Groot explained: “We’ve set up our proposition so it's as easy as possible for the employee and we make it as easy as possible for the company to say yes. We take all the risk away and take all the hassle out of it and keep it all digital. Employees lower their salary to pay for their car and so the business then has lower employer National Insurance contributions as a result. Businesses can also reclaim some of the VAT back on the lease.
We leave the employer no worse off in terms of net cost. The biggest part of the fee we charge is covering the risk for the early termination fees and the rest is covering the service we offer and the team and administration.”
Widening the net further
While The Electric Scheme already has a broad network of access to the latest EVs from across the leasing industry, Groot is looking to expand this further by also offering salary sacrifice through EV subscription providers. It could mean employees could choose a flexible EV subscription on salary sacrifice through companies like Onto, Elmo or Voltric.
These subscriptions can run as short as one month and customers can switch in and out of EVs if they wish with no commitment beyond a month. There’s no deposit to pay and things like insurance, servicing, road tax, breakdown cover and sometimes even public infrastructure charging costs are covered.
Groot said: "EV subscriptions are a bit more expensive than a lease, but they're all-inclusive. There are some new entrants coming to the market too.
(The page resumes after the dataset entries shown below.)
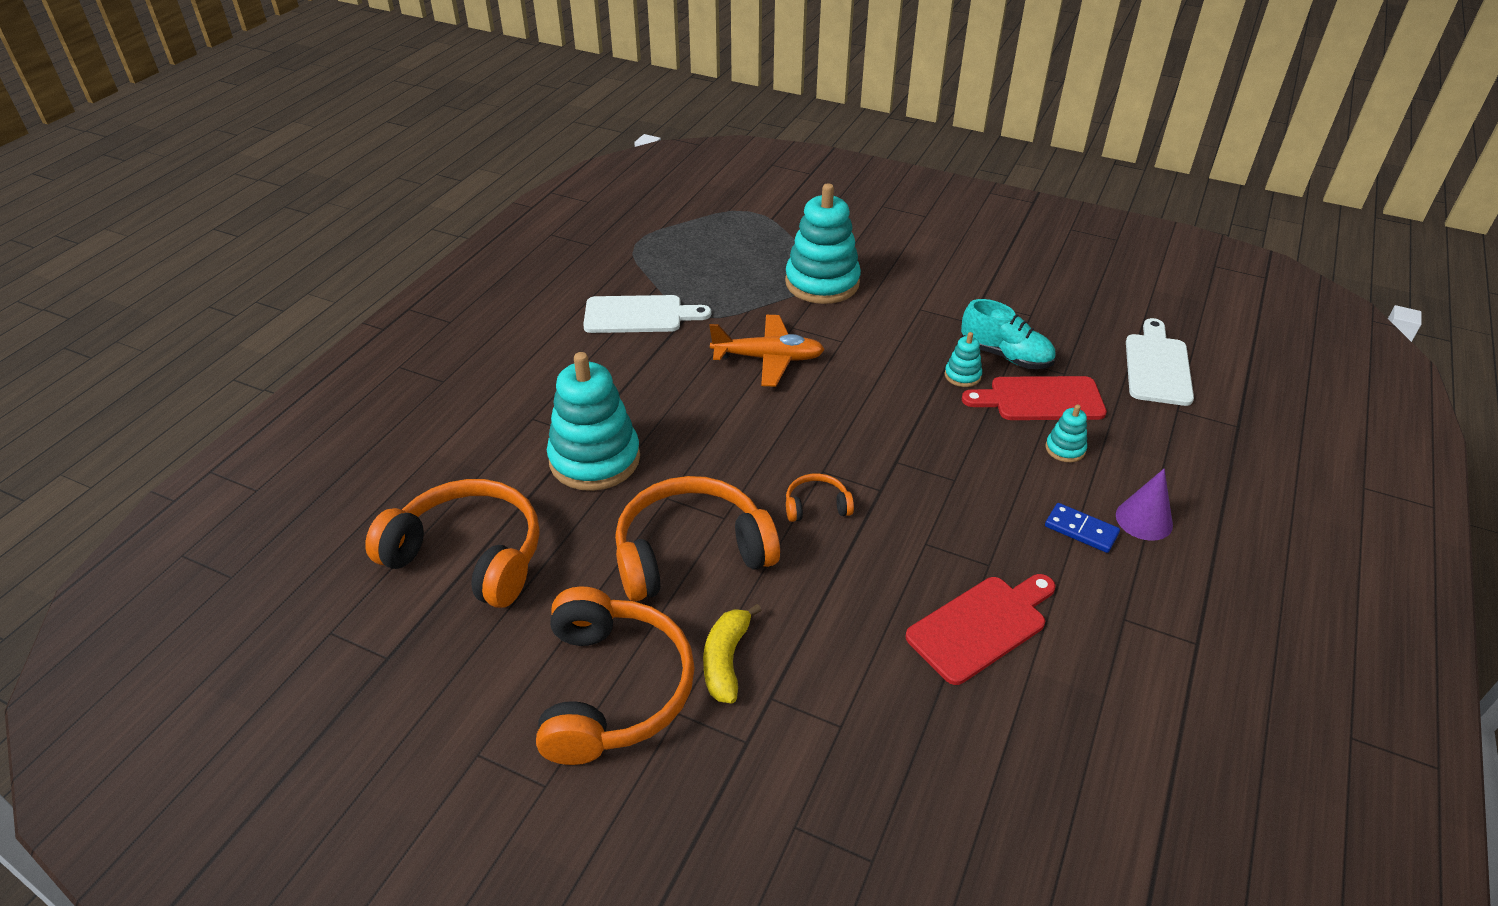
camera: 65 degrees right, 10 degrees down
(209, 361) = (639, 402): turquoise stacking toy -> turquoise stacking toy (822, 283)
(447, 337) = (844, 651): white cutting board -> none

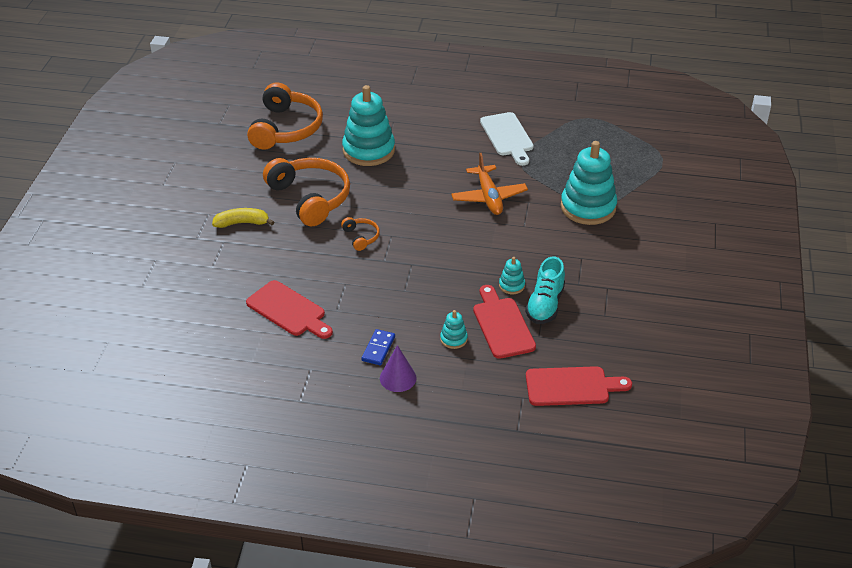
camera: 75 degrees right, 0 degrees up
(613, 689) = (217, 192): orange headphones -> none
(1157, 366) = (571, 386): white cutting board -> red cutting board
Our view is that we want to get as many people into EVs as possible. We think salary sacrifice is a great way to do that and so why shouldn’t we offer subscription cars through salary sacrifice too?”
Future of company car tax and salary sacrifice
Part of what makes salary sacrifice so attractive for EVs is that customers only have to pay a lower rate of company car tax or benefit-in-kind (BIK) tax.
BIK is an additional percentage charge that salary sacrifice customers and company car drivers pay for each month straight out of their wages, but the good thing is it’s currently at a very low rate until at least 2025. The Treasury introduced a 0% BIK tax rate for pure electric company cars in 2020/21, rising to 1% for 2021/22 and then to 2% until 2025.
High tailpipe emitting diesel and petrol cars attract BIK rates as high as 37% by comparison. It's been one of the big drivers for EV adoption in the UK but currently, there is no clarity on what happens after 2025. It's not that far away, particularly if you're making decisions on a three-year lease.
Groot would like to see at least some visibility from the Government on what BIK rates will be until 2030. He said: “I’d like to lay out a timeline a bit further to give people more visibility. Let’s see if we get an announcement in the Budget this autumn. We’ve got a long road between now and net zero in 2050. Electric cars and carbon emissions are a big part of that. The Government has taken away the plug-in car grant and that was signalled two years ago so that wasn’t unexpected.”
Groot thinks there does need to be incentives in place between now and 2035 to help people make the switch. He said: “My view is that the BIK is a good way to do that. It’s really been the only Government incentive in the net zero space that’s really driven EV adoption so it would be stupid to take it away.”